The atmosphere is quiet at the workers’ residential area of the Cameroon Development Corporation in Illoani, a village of about 5,000 people. But it’s not a holiday. Many workers at the CDC, a state-run agro-industrial company in the English-speaking southwest, have simply fled.
Armed separatists seeking an independent English-speaking state in April killed a Cameroonian soldier in the area. The attack touched off sporadic clashes that have since led thousands of villagers to flee the area, including more than 2,000 of the CDC’s 20,000 workers.
54-year-old William Kangue, a father of three, said he abandoned his job and fled the area because of ongoing clashes.
“The secessionist guys attacked in broad daylight,” he explained. “There were bullets flying everywhere, flying over my house. People got shot, civilians must [flee] especially. Many people have gone away from their communities and so their farms have been abandoned.”
The military on Sunday said separatists attacked at least nine villages in the southwest over the weekend, killing a policeman and four soldiers. More than 200 separatist fighters clashed with the military at Wotutu village, according to a military communique, home to hundreds of CDC workers.
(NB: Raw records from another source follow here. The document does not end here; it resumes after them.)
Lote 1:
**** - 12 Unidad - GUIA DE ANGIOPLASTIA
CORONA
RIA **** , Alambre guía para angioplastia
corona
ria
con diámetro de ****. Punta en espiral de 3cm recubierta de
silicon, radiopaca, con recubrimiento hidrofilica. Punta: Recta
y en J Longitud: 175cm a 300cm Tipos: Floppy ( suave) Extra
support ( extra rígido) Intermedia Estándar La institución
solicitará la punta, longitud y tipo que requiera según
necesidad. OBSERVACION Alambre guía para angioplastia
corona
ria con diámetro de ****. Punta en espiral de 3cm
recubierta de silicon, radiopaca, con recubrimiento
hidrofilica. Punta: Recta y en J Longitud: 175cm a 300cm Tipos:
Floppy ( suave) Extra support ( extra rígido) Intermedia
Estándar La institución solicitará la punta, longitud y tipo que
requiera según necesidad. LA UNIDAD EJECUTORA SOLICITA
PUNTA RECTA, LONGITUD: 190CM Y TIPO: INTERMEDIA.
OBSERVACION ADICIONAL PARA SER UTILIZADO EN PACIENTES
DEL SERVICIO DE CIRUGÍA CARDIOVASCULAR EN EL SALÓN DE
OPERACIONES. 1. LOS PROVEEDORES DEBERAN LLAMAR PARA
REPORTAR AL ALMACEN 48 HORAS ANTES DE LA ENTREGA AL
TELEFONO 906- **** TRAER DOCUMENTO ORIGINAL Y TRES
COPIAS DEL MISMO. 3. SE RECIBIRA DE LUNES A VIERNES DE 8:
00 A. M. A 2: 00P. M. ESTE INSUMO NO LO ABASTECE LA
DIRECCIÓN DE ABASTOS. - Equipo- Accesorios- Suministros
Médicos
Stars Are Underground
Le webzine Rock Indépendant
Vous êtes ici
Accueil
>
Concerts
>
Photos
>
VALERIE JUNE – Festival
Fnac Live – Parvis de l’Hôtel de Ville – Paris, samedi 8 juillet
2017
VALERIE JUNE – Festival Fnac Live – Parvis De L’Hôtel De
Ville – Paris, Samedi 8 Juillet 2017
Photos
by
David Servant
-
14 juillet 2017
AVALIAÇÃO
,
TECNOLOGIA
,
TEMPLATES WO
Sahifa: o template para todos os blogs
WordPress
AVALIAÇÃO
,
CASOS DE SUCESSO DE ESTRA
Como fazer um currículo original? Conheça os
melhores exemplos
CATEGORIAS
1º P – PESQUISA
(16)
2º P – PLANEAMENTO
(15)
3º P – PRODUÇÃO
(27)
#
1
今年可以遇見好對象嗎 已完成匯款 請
The military’s report could not be independently verified.
Separatists seeking to establish an English-speaking republic within Cameroon consider the state-run CDC a legitimate target. The company’s vehicles, tractors, buildings and warehouses have been torched and some of their staff kidnapped.
Despite ongoing violence, some locals refused to run away.
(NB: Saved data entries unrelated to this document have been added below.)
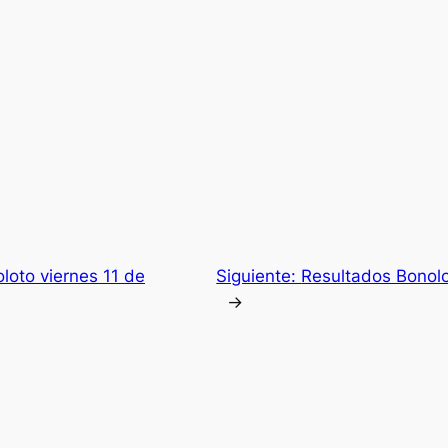
loto viernes 11 de
Siguiente:
Resultados Bonol
→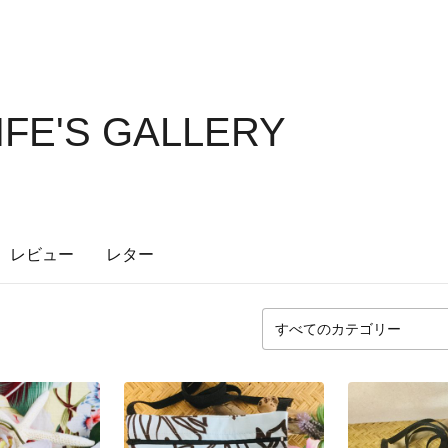
IFE'S GALLERY
レビュー
レター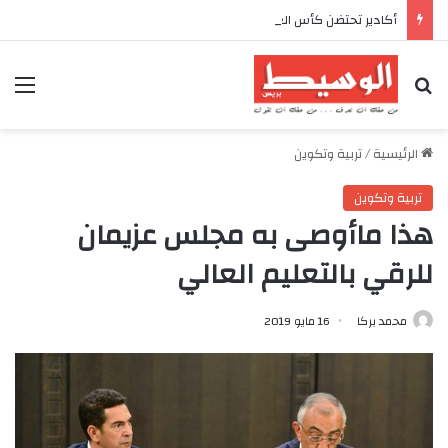
أكادير تحتضن كأس العرش للدراجات بمناسبة الذكرى السابعة والعشرين لعيد العرش المجيد
بحث عن
الق
الرئيسية
/
تربية وتكوين
تربية وتكوين
هذا ماأوصى به مجلس عزيمان
للرقي بالتعليم العالي
محمد بركا
16 مايو 2019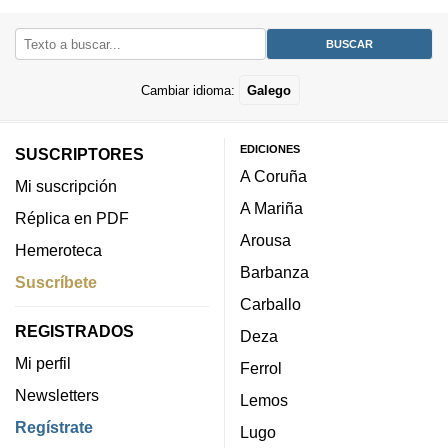
Cambiar idioma:
Galego
EDICIONES
SUSCRIPTORES
A Coruña
Mi suscripción
A Mariña
Réplica en PDF
Arousa
Hemeroteca
Barbanza
Suscríbete
Carballo
REGISTRADOS
Deza
Mi perfil
Ferrol
Newsletters
Lemos
Regístrate
Lugo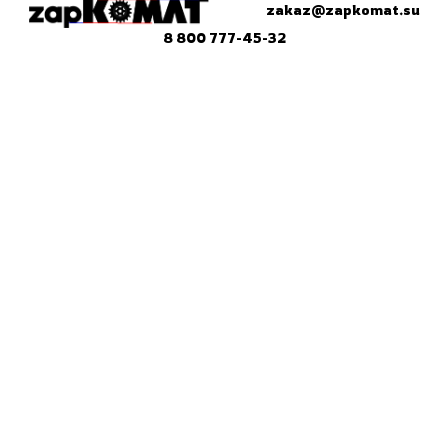
zakaz@zapkomat.su
8 800 777-45-32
Fifty-seven-year old CDC nurse Suzan Nenda said they have received threats from separatists to stop working and leave the area. But she rejects leaving the village of her birth.
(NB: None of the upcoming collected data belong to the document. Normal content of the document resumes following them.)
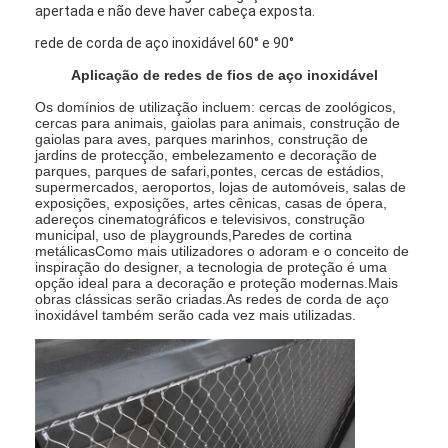
apertada e não deve haver cabeça exposta.
rede de corda de aço inoxidável 60° e 90°
Aplicação de redes de fios de aço inoxidável
Os domínios de utilização incluem: cercas de zoológicos,
cercas para animais, gaiolas para animais, construção de
gaiolas para aves, parques marinhos, construção de
jardins de protecção, embelezamento e decoração de
parques, parques de safari,pontes, cercas de estádios,
supermercados, aeroportos, lojas de automóveis, salas de
exposições, exposições, artes cênicas, casas de ópera,
adereços cinematográficos e televisivos, construção
municipal, uso de playgrounds,Paredes de cortina
metálicasComo mais utilizadores o adoram e o conceito de
inspiração do designer, a tecnologia de proteção é uma
opção ideal para a decoração e proteção modernas.Mais
obras clássicas serão criadas.As redes de corda de aço
inoxidável também serão cada vez mais utilizadas.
“If death comes, then it is God’s making that I have to die,” she said. “People are not living in their houses. Most of them are in the bushes. Some of the houses are burned, some of the villages are burned. People don’t have places to stay so they have decided to stay in the bush. They build huts in the bush and stay there.”
The CDC runs banana, palm oil, and rubber plantations in Cameroon’s troubled southwest. But its Director General Franklin Njie said only one of its 11 estates is functioning normally.
“Most of our units, estates, oil mills, factories are shut down completely while some are operating timidly,” he said. “It is the only Debuncha palms estate that is operating normally, but amidst threats. Since the first of July 2018, the banana sector has been hit. The pack house [warehouse] was attacked and set ablaze. Till today, no work is going on.”
Njie said CDC’s gross revenue has dropped by 75 percent. He said if the attacks continue, they may be forced to lay off as many as 5,000 workers.
The unrest in Cameroon began in November 2016, when English-speaking teachers and lawyers protested being forced to use French in schools and courts and called for greater autonomy. The government crackdown that followed only encouraged separatists to take up arms.
Authorities say at least 300 people, including soldiers and police, have been killed in the fighting since.